Within the listing below, how many lines hold the string "rotate"? Only the number should be given.

> [Task input]
━━━━━━━━━━

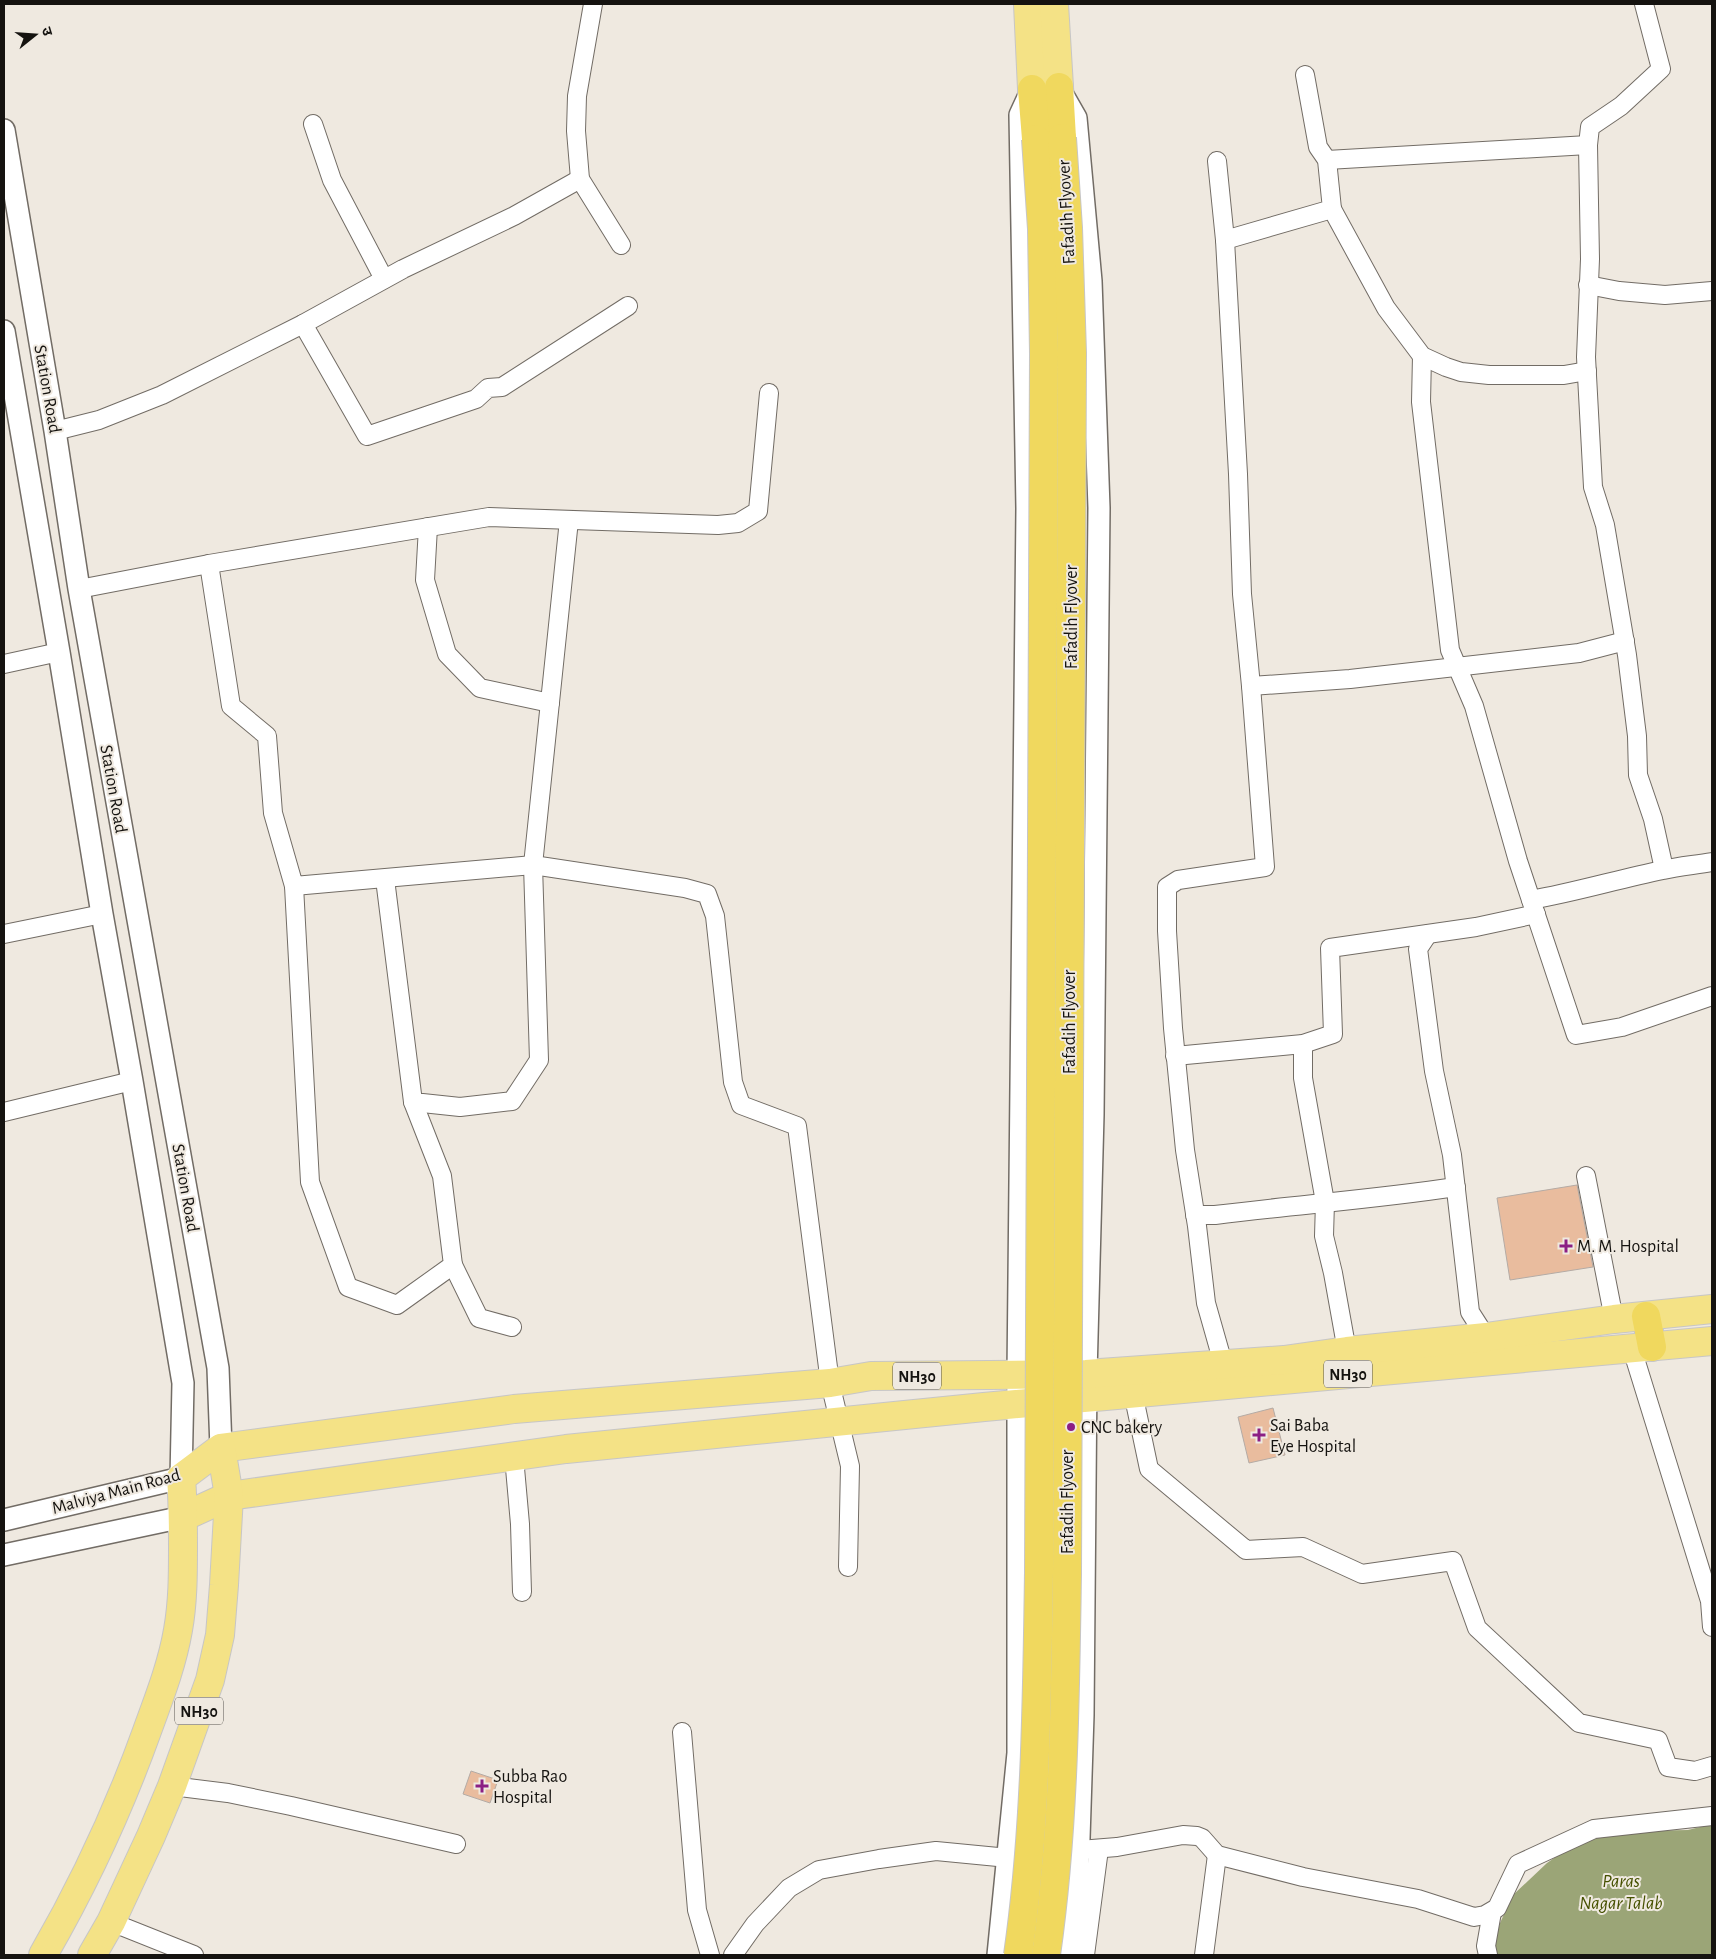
<svg xmlns="http://www.w3.org/2000/svg" width="1716" height="1959" font-family="'Alegreya Sans','Noto Sans Devanagari',sans-serif">
	<rect width="100%" height="100%" fill="#efe9e0"/>
	<polygon fill="#9ba577" points="1712,1824 1712,1955 1492,1955 1500,1923 1513,1895 1547,1863 1591,1832 1688,1830"/>
	<g fill="#e9bc9e" stroke="#b4aba5">
		<polygon points="1577,1185 1593,1267 1510,1280 1497,1198"/>
		<polygon points="1273,1408 1285,1455 1249,1463 1238,1417"/>
		<polygon points="471,1771 498,1780 490,1803 463,1794"/>
	</g>
	<g fill="none" stroke-linecap="round" stroke-linejoin="round">
		<defs>
			<g id="minor">
				<polyline points="593,4 577,96 576,131 580,179 621,245"/>
				<polyline points="1644,4 1661,69 1621,106 1590,127 1588,145 1590,259 1586,357 1593,487 1605,525 1627,655 1637,736 1638,775 1653,819 1664,869"/>
				<polyline points="313,124 332,180 384,279"/>
				<polyline points="1327,160 1588,145"/>
				<polyline points="1217,161 1225,240 1238,474 1242,594 1251,686 1265,867 1178,880 1167,887 1167,931 1173,1028 1185,1150 1197,1226 1206,1303 1223,1363"/>
				<polyline points="1332,209 1386,308 1422,356 1446,367 1461,372 1489,375 1564,375 1587,371"/>
				<polyline points="1225,240 1332,209 1327,160 1318,147 1305,75"/>
				<polyline points="1588,285 1619,291 1665,295 1712,291"/>
				<polyline points="303,324 367,436 476,399 488,388 502,387 628,306"/>
				<polyline points="1422,356 1421,402 1450,650 1474,706 1518,861 1576,1035 1622,1027 1712,996"/>
				<polyline points="55,431 99,420 162,395 303,324 403,269 514,216 580,179"/>
				<polyline points="428,527 425,580 447,654 480,688 550,703"/>
				<polyline points="209,564 231,706 267,736 273,813 294,886 533,865 685,888 707,894 715,916 733,1082 741,1105 797,1126 830,1383 850,1466 848,1567"/>
				<polyline points="79,589 209,564 489,517 718,525 738,523 758,511 769,393"/>
				<polyline points="4,664 59,652"/>
				<polyline points="1251,686 1350,679 1579,653 1625,641"/>
				<polyline points="385,879 413,1102 460,1107 512,1101 539,1060 533,865 569,520"/>
				<polyline points="294,886 310,1182 348,1287 397,1305 453,1265 442,1176 413,1102"/>
				<path d="M1531,900C1576,892 1619,879 1663,870C1679,866 1696,865 1712,862"/>
				<polyline points="4,934 102,914"/>
				<polyline points="1428,934 1418,949 1434,1071 1452,1155 1470,1312 1486,1337"/>
				<polyline points="1303,1044 1303,1078 1325,1202 1324,1236 1333,1273 1347,1351"/>
				<polyline points="1175,1056 1303,1044 1333,1034 1330,948 1476,927 1536,914"/>
				<polyline points="4,1112 132,1081"/>
				<polyline points="1586,1176 1614,1319"/>
				<path d="M1195,1215H1215C1295,1205 1376,1199 1456,1187"/>
				<polyline points="453,1265 479,1318 512,1327"/>
				<polyline points="1632,1349 1710,1601 1712,1627"/>
				<polyline points="1133,1393 1149,1469 1246,1550 1303,1547 1362,1574 1453,1561 1477,1628 1579,1723 1658,1740 1668,1767 1695,1771 1712,1766"/>
				<polyline points="514,1457 520,1524 522,1592"/>
				<polyline points="682,1732 697,1910 710,1955"/>
				<polyline points="172,1786 228,1793 291,1806 456,1844"/>
				<polyline points="1067,1851 1117,1847 1183,1835 1197,1836 1202,1838 1217,1855 1303,1877 1418,1899 1474,1917 1485,1915 1497,1908 1518,1864 1594,1829 1712,1816"/>
				<polyline points="111,1922 194,1955"/>
				<polyline points="733,1955 755,1924 789,1888 819,1870 879,1859 936,1851 998,1857 1021,1855"/>
				<polyline points="1085,1955 1099,1849"/>
				<polyline points="1204,1955 1217,1855"/>
				<polyline points="1488,1955 1486,1946 1492,1912"/>
			</g>
			<g id="tertiary">
				<polyline points="1060,90 1076,118 1091,281 1099,508 1093,1115 1086,1374 1083,1715 1078,1869 1071,1955"/>
				<polyline points="4,130 55,431 79,589 218,1368 221,1448"/>
				<polyline points="4,331 59,652 102,914 132,1081 183,1383 181,1478 4,1520"/>
				<polyline points="4,1555 183,1517"/>
				<polyline points="998,1955 1018,1753 1018,1375 1027,508 1020,115 1032,89"/>
			</g>
			<g id="primary">
				<polyline points="1028,4 1032,89"/>
				<polyline points="1054,4 1059,87"/>
				<polyline points="183,1517 229,1496 566,1449 984,1407 1712,1341"/>
				<path d="M43,1955C84,1884 119,1809 147,1731C159,1698 172,1665 178,1630C183,1602 183,1574 183,1546C183,1523 183,1501 181,1478L221,1448L514,1409L830,1383L871,1376L1086,1374L1284,1360L1347,1351L1486,1337L1614,1319L1712,1309"/>
				<polyline points="92,1955 111,1922 151,1836 172,1786 210,1680 220,1635 224,1585 229,1496 221,1448"/>
			</g>
			<g id="trunk">
				<polyline points="1059,87 1062,138"/>
				<polyline points="1032,89 1036,139"/>
				<polyline points="1646,1316 1652,1347"/>
			</g>
		</defs>
		<use href="#minor" stroke="#726c65" stroke-width="20"/>
		<use href="#tertiary" stroke="#726c65" stroke-width="24"/>
		<use href="#primary" stroke="#c7c6c6" stroke-width="30"/>
		<use href="#trunk" stroke="#c7c6c6" stroke-width="30"/>
		<use href="#minor" stroke="#fff" stroke-width="18"/>
		<use href="#tertiary" stroke="#fff" stroke-width="21"/>
		<use href="#primary" stroke="#f4e286" stroke-width="28"/>
		<use href="#trunk" stroke="#f0d85e" stroke-width="28"/>
		<defs>
			<g id="trunk-bridge">
				<path d="M1018,1955C1036,1829 1037,1701 1039,1573L1044,353L1042,229L1036,139"/>
				<path d="M1046,1955C1064,1829 1065,1701 1067,1574L1072,353L1068,228L1062,138"/>
			</g>
		</defs>
		<use href="#trunk-bridge" stroke="#c7c6c6" stroke-width="30" stroke-linecap="butt"/>
		<use href="#trunk-bridge" stroke="#f0d85e" stroke-width="28"/>
	</g>
	<g fill="#8b1f84" stroke="#efe9e0" stroke-width="2">
		<path d="M1563.5 1238.5h5v5h5v5h-5v5h-5v-5h-5v-5h5z"/>
		<circle cx="1071" cy="1427" r="5"/>
		<path d="M1256.5 1427.5h5v5h5v5h-5v5h-5v-5h-5v-5h5z"/>
		<path d="M479.5 1778.5h5v5h5v5h-5v5h-5v-5h-5v-5h5z"/>
	</g>
	<g text-anchor="middle" stroke-width="4" stroke-linejoin="round" paint-order="stroke">
		<g fill="#efe9e0" stroke="#56534e" stroke-width="1">
			<rect x="1324" y="1360.5" width="48" height="27" rx="4"/>
			<rect x="893" y="1362.5" width="48" height="27" rx="4"/>
			<rect x="175" y="1697.5" width="48" height="27" rx="4"/>
		</g>
		<g font-size="16" font-weight="bold" fill="#151310">
			<text x="1348" y="1380">NH30</text>
			<text x="917" y="1382">NH30</text>
			<text x="199" y="1717">NH30</text>
		</g>
		<g font-size="18" fill="#151310" stroke="#efe9e0">
			<text transform="translate(1066 212) rotate(-93)" y="6">Fafadih Flyover</text>
			<text transform="translate(48 389) rotate(80)" y="6">Station Road</text>
			<text transform="translate(1071 617) rotate(-90)" y="6">Fafadih Flyover</text>
			<text transform="translate(114 789) rotate(80)" y="6">Station Road</text>
			<text transform="translate(1069 1022) rotate(-90)" y="6">Fafadih Flyover</text>
			<text transform="translate(186 1188) rotate(80)" y="6">Station Road</text>
			<text transform="translate(116 1491) rotate(-15)" y="6">Malviya Main Road</text>
			<text transform="translate(1067 1502) rotate(-90)" y="6">Fafadih Flyover</text>
		</g>
		<g font-size="18" fill="#151310" stroke="#efe9e0" text-anchor="start">
			<text x="1577" y="1252">M. M. Hospital</text>
			<text x="1270" y="1431">Sai Baba<tspan x="1270" dy="21">Eye Hospital</tspan></text>
			<text x="1081" y="1433">CNC bakery</text>
			<text x="493" y="1782">Subba Rao<tspan x="493" dy="21">Hospital</tspan></text>
		</g>
		<g font-size="19" font-style="italic" fill="#465100" stroke="#efe9e0">
			<text x="1621" y="1887">Paras<tspan x="1621" dy="22">Nagar Talab</tspan></text>
		</g>
	</g>
	<rect width="1716" height="1959" fill="none" stroke="#151310" stroke-width="10"/>
	<g transform="translate(35 35) rotate(73)" stroke="#efe9e0" stroke-width="4" paint-order="stroke">
	<path d="M0-4L9 19L0 12L-9 19Z" fill="#151310"/>
	<text y="-8" font-size="14" font-weight="bold" text-anchor="middle" fill="#151310">उ</text>
	</g>
</svg>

━━━━━━━━━━

> [Final answer] 9